■ **Aim of the exercise**
The lines from the top of the data down to the line with "Desert King + Eibach" should be repeated exactly, both ends included.

(Listed records Opens)

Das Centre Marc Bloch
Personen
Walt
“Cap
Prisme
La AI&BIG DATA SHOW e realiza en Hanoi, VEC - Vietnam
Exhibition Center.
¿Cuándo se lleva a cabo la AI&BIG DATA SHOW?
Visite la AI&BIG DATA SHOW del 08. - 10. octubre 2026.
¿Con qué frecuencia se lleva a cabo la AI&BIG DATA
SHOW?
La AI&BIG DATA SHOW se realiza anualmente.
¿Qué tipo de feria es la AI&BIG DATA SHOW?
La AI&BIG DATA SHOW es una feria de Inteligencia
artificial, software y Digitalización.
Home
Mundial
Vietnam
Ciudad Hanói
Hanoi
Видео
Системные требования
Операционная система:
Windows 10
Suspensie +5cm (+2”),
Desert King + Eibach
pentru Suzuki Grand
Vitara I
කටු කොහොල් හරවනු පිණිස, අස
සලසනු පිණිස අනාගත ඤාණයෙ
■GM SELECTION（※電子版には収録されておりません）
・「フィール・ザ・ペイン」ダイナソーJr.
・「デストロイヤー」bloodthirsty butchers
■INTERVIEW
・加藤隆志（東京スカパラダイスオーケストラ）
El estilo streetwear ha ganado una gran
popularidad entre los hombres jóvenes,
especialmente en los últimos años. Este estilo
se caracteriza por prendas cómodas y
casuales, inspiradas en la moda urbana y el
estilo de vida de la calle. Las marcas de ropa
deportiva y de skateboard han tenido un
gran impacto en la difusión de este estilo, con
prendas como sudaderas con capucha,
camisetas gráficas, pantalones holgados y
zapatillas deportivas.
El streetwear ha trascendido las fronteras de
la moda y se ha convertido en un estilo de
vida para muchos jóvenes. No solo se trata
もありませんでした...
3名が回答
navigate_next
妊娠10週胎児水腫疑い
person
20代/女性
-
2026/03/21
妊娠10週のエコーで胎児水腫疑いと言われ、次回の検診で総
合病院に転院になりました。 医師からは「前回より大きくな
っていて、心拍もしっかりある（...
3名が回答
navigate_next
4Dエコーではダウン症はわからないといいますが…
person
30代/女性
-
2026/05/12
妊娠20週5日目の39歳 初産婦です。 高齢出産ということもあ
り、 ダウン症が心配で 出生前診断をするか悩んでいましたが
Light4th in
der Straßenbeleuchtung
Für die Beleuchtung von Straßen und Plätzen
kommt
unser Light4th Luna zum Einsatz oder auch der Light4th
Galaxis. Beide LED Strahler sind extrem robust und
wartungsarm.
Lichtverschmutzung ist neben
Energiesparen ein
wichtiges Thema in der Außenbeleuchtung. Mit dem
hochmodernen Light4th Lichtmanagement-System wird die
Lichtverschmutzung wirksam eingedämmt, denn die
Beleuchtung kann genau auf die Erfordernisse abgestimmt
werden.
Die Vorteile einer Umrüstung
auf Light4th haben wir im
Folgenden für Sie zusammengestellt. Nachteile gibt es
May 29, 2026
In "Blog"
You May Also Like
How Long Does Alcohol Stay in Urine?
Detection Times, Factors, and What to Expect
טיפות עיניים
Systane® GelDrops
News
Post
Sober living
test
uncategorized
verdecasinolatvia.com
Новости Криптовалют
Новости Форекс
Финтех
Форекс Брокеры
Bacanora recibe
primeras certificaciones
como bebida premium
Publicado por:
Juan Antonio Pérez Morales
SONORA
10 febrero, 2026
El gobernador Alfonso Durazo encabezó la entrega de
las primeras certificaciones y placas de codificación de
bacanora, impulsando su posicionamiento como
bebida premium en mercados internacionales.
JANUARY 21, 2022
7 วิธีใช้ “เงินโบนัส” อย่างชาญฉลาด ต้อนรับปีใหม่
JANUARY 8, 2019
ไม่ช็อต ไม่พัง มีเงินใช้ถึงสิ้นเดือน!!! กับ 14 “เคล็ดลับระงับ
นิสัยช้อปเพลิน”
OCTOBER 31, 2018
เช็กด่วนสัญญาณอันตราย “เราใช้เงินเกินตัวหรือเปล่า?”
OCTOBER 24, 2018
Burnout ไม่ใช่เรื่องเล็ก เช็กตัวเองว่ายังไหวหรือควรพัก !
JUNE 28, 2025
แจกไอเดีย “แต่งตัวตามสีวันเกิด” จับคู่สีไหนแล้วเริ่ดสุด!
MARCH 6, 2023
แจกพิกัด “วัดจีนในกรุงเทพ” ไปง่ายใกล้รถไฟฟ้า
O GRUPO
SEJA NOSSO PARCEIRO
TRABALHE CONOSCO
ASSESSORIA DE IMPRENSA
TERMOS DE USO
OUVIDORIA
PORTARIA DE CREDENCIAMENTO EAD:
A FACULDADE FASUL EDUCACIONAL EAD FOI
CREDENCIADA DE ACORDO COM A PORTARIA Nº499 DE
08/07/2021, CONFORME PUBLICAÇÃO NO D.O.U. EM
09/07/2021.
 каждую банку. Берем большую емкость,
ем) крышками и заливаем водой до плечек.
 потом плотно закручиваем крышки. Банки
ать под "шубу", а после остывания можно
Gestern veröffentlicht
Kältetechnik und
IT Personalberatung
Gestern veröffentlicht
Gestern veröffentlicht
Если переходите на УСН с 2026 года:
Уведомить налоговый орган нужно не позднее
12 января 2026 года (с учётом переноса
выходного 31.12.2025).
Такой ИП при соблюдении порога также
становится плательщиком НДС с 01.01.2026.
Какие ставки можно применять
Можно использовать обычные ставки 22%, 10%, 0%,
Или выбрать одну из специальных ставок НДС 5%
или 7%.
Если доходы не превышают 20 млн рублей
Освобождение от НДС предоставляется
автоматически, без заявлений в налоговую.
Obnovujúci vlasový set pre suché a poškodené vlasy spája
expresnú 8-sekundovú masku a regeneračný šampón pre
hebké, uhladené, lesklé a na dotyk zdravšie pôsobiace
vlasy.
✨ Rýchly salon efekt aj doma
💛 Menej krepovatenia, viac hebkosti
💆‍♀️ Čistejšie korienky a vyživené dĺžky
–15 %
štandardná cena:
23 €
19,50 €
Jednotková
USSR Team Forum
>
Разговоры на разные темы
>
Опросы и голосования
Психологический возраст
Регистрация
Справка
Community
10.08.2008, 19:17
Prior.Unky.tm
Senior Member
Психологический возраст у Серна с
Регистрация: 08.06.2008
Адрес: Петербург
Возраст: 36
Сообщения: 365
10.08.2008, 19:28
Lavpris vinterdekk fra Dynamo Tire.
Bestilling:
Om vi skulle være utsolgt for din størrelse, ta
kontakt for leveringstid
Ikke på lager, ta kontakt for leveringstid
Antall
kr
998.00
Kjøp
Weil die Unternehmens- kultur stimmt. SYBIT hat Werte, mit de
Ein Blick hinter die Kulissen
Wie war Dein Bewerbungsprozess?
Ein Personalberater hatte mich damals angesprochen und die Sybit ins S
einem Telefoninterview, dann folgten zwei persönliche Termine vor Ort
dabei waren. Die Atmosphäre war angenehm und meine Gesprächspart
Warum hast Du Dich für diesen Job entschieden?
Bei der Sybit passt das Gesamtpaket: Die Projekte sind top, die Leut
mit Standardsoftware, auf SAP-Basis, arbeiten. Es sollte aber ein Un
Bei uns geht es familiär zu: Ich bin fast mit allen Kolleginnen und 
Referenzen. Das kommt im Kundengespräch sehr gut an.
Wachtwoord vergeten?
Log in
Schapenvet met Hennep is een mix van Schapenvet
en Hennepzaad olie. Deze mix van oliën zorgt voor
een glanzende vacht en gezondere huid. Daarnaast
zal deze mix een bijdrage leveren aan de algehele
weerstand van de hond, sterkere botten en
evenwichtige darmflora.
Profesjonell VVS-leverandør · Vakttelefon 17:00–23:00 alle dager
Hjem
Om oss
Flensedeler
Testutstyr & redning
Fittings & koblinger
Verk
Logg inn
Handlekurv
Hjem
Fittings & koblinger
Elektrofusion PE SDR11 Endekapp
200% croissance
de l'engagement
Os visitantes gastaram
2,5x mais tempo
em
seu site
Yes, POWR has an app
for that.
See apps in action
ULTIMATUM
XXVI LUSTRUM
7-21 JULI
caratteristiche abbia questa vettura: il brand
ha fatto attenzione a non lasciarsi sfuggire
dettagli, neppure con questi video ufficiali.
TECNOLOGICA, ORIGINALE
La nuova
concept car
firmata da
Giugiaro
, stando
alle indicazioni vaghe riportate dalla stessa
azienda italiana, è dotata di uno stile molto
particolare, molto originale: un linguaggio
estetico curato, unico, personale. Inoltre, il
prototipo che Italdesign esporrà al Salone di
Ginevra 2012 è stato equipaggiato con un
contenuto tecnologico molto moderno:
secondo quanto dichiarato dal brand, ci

(Listed records Closes)

■ **Written response**
Das Centre Marc Bloch
Personen
Walt
“Cap
Prisme
La AI&BIG DATA SHOW e realiza en Hanoi, VEC - Vietnam
Exhibition Center.
¿Cuándo se lleva a cabo la AI&BIG DATA SHOW?
Visite la AI&BIG DATA SHOW del 08. - 10. octubre 2026.
¿Con qué frecuencia se lleva a cabo la AI&BIG DATA
SHOW?
La AI&BIG DATA SHOW se realiza anualmente.
¿Qué tipo de feria es la AI&BIG DATA SHOW?
La AI&BIG DATA SHOW es una feria de Inteligencia
artificial, software y Digitalización.
Home
Mundial
Vietnam
Ciudad Hanói
Hanoi
Видео
Системные требования
Операционная система:
Windows 10
Suspensie +5cm (+2”),
Desert King + Eibach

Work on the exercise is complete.